Wadhwa hopes this could provide a model that could spread. For one of the most interesting parts of the experiment is that it entails what management thinkers call “reverse innovation” – namely, importing clever ideas from the developing world into the west (rather than the other way round). Most notably, the Oakland hackathon was conducted using a $40 basic tablet known as the Aakash, which was developed in India for poor consumers. By using this “developing world” device, Wadhwa hopes to get around the fact that the dazzling gadgets now emanating from Silicon Valley are too expensive for poor children. As such, this echoes the strategy of the One Laptop Per Child campaign developed by Nicholas Negroponte at MIT, which also uses basic, cheap machines to teach computing skills to children in developing countries such as Uruguay.

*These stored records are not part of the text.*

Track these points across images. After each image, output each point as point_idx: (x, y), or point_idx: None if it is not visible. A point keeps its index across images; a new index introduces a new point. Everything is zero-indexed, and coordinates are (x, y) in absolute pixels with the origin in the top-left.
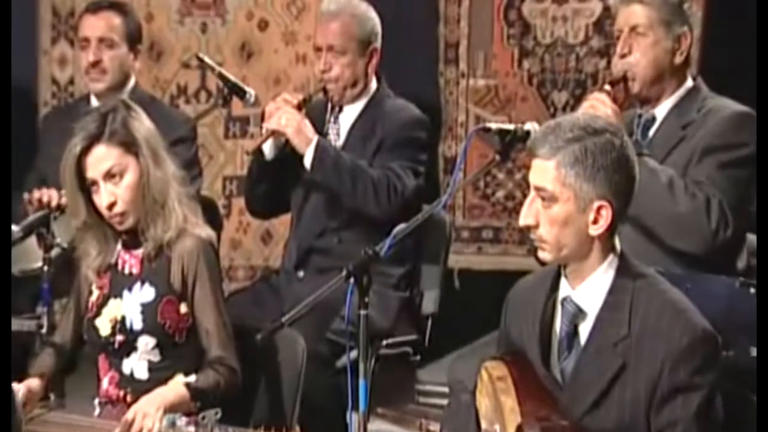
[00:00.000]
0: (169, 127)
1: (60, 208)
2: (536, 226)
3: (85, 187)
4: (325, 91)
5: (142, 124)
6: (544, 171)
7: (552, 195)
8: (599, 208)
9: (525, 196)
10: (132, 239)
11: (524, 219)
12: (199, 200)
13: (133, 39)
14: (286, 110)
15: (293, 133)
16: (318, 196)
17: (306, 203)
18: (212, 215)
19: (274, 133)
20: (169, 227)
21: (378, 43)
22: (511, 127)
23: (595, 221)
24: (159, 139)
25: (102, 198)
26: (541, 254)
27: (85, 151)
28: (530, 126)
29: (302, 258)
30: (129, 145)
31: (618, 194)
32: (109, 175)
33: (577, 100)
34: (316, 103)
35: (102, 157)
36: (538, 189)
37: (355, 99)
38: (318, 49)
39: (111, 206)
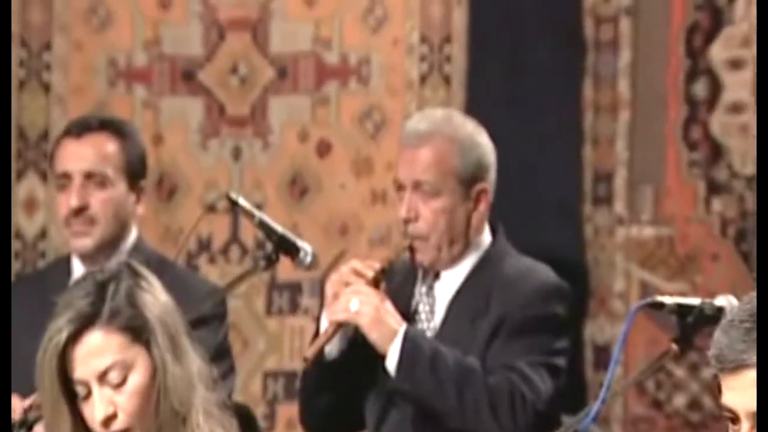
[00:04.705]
0: (187, 301)
1: (26, 425)
2: None
3: (71, 391)
4: (411, 251)
5: (157, 300)
6: None
7: None
8: None
9: (717, 403)
10: None
11: None
12: (232, 408)
13: (135, 173)
14: (358, 289)
15: (370, 325)
16: (404, 408)
17: (386, 419)
18: (248, 430)
19: (341, 326)
20: None
21: (489, 180)
22: (695, 301)
23: None
24: (180, 321)
25: (96, 409)
26: None
27: (74, 338)
28: (724, 300)
29: None
30: (137, 330)
31: None
32: (107, 376)
33: None
34: (401, 266)
35: (97, 349)
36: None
37: (456, 261)
38: (400, 188)
39: (108, 421)
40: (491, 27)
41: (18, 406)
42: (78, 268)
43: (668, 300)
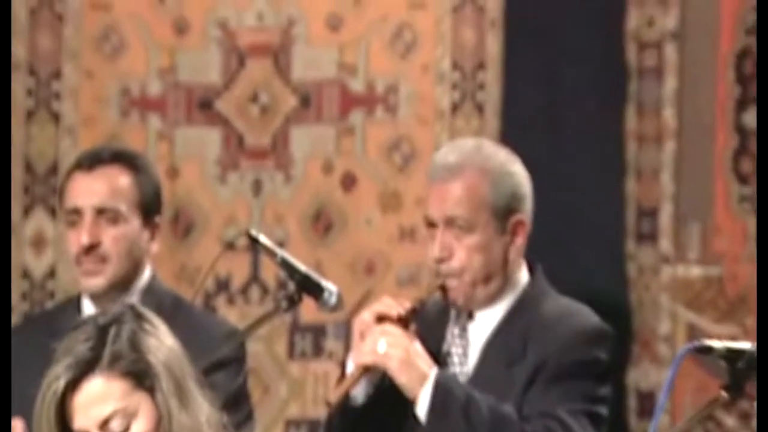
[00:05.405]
0: (203, 344)
1: None
2: None
3: None
4: (443, 290)
5: (162, 344)
6: None
7: None
8: None
9: None
10: None
11: None
12: None
13: (149, 208)
14: (386, 330)
15: (399, 368)
16: None
17: None
18: None
19: (367, 370)
20: None
21: (526, 211)
22: (746, 345)
23: None
24: (187, 366)
25: None
26: None
27: (73, 385)
28: None
29: None
30: (140, 376)
31: None
32: (109, 425)
33: None
34: (432, 306)
35: (98, 396)
36: None
37: (492, 301)
38: (431, 225)
39: None
40: (527, 52)
41: None
42: (89, 309)
43: (717, 344)
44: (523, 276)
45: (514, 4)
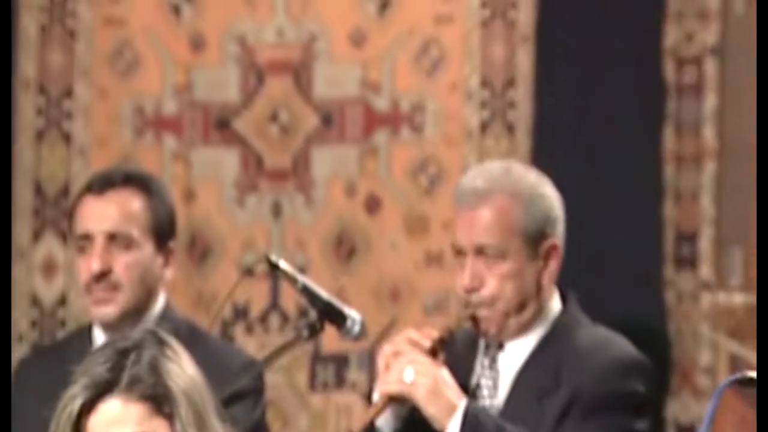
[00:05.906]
0: (220, 375)
1: None
2: None
3: None
4: (474, 320)
5: (183, 371)
6: None
7: None
8: None
9: None
10: None
11: None
12: None
13: (163, 233)
14: (413, 358)
15: (427, 397)
16: None
17: None
18: None
19: (393, 400)
20: None
21: (558, 234)
22: None
23: None
24: (207, 396)
25: None
26: None
27: (89, 407)
28: None
29: None
30: (159, 401)
31: None
32: None
33: None
34: (461, 336)
35: (115, 419)
36: None
37: (523, 331)
38: (459, 253)
39: None
40: (560, 69)
41: None
42: (100, 339)
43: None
44: (555, 304)
45: (547, 18)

Whether the hackathons will work remains to be seen. But Wadhwa is already savouring one tiny victory. When he met his teenage would-be coders in Oakland he asked if any of them dreamt of becoming the next Mark Zuckerberg – and, initially, only two hands went up. But by the end of the day, as he tells the tale, almost everyone declared that they wanted to be a Zuckerberg – of sorts. But, Wadhwa adds: “[Then] we agreed that we needed to stop using Zuckerberg as the example. We want the next example to be a José or a Keisha.” It is a small, inspiring thought; and, of course, a revealing sign of what a mountain men such as Wadhwa now need to climb.